Closed Bug 1025475 Opened 10 years ago Closed 10 years ago

SIMD backend: implement Int32x4 / Float32x4 constructors

Categories

(Core :: JavaScript Engine: JIT, defect)

x86
macOS
defect
Not set
normal

Tracking

()

RESOLVED FIXED
mozilla34

People

(Reporter: bbouvier, Assigned: bbouvier)

References

Details

Attachments

(4 files, 4 obsolete files)

int32x4(a,b,c,d)
float32x4(a,b,c,d)

I'll probably add MSimdConstant, for when a, b, c, and d are constant literals.
Attached patch 1 - Constructors (obsolete) — Splinter Review
This implements Int32x4(a,b,c,d) and Float32x4(a,b,c,d), where inputs are arbitrary MIR nodes.

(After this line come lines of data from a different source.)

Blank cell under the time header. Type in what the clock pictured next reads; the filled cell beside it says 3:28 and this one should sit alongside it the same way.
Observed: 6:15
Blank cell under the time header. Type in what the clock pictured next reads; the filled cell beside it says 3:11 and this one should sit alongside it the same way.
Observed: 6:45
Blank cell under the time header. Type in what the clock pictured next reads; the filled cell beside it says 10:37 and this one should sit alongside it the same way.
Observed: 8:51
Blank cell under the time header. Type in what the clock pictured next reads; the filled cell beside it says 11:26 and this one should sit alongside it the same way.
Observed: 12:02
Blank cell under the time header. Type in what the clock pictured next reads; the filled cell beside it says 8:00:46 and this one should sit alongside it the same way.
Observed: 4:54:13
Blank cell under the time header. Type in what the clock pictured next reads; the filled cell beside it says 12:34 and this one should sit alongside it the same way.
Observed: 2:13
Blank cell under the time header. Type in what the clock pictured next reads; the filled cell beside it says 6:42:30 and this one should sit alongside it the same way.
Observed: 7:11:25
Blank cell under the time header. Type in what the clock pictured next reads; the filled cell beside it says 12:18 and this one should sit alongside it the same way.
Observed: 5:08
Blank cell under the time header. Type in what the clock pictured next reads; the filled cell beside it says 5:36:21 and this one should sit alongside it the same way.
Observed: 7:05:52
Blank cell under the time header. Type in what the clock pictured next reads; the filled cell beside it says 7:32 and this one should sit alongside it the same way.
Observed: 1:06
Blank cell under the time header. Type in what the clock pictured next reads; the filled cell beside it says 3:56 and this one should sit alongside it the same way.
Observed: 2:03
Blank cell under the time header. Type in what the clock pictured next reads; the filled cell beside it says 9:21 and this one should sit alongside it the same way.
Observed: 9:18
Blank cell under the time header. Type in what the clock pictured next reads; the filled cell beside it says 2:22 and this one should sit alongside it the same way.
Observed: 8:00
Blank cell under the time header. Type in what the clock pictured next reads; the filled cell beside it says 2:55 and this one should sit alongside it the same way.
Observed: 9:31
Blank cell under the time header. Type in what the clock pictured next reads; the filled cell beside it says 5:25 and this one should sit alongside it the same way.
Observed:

Code generation does the following:
- reserve enough stack space for storing a SIMD value (as of now, 4 * 32 bits)
- move each input in a 32-bits stack slot
- (aligned) load into the destination register (should be sane, as SP is aligned from the function prologue)
- free stack

An improvement in the future could be to have this stack space reserved per function, every time we see we have at least N SimdValueX4 in the MIRGraph, where N is a constant >= 2.
Attachment #8459652 - Flags: feedback?(sunfish)
Attached patch 2 - Constants (obsolete) — Splinter Review
asm.js needs SIMD literals, for variable initializers in functions. E.g.
function f() {
  var x = int32x4(1,2,3,4);
}

So we need a way to have the equivalent of js::Value, for storing SIMD constants. Typed objects (being SIMD objects polyfills in the interpreter) are not convenient because they are JSObject and thus involve GC. So I've created an equivalent of constant js::Value for SIMD. This is called SimdConstant in this patch, and there is an equivalent MSimdConstant.
Attachment #8459656 - Flags: feedback?(sunfish)
Attachment #8459657 - Flags: feedback?(sunfish)
(for the record, splat, which can also be folded from SimdValueX4, will be implemented in another bug)
Comment on attachment 8459656 [details] [diff] [review]
2 - Constants

Review of attachment 8459656 [details] [diff] [review]:
-----------------------------------------------------------------

::: js/src/assembler/assembler/X86Assembler.h
@@ +2917,5 @@
> +    }
> +#else
> +    void movdqa_mr(const void* address, XMMRegisterID dst)
> +    {
> +        spew("movss      %p, %s",

copy+pasto in the string?

@@ +4006,5 @@
> +        void int32x4Constant(const int32_t s[4])
> +        {
> +            m_buffer.ensureSpace(4 * sizeof(int32_t));
> +            for (size_t i = 0; i < 4; ++i)
> +                m_buffer.putIntUnchecked(s[i]);

It's odd that we can call floatConstant below, but there's no corresponding method for int32 yet. Could you add one, so that the code here in int32x4Constant can just call int32Constant?

::: js/src/jit/IonTypes.h
@@ +299,5 @@
> +            return false;
> +        // Comparing as one kind is enough.
> +        for (size_t i = 0; i < 4; ++i) {
> +            if (u.i32x4[i] != rhs.u.i32x4[i])
> +                return false;

I like this, but it is technically a violation of the C++ union rules. I suggest calling memcmp instead.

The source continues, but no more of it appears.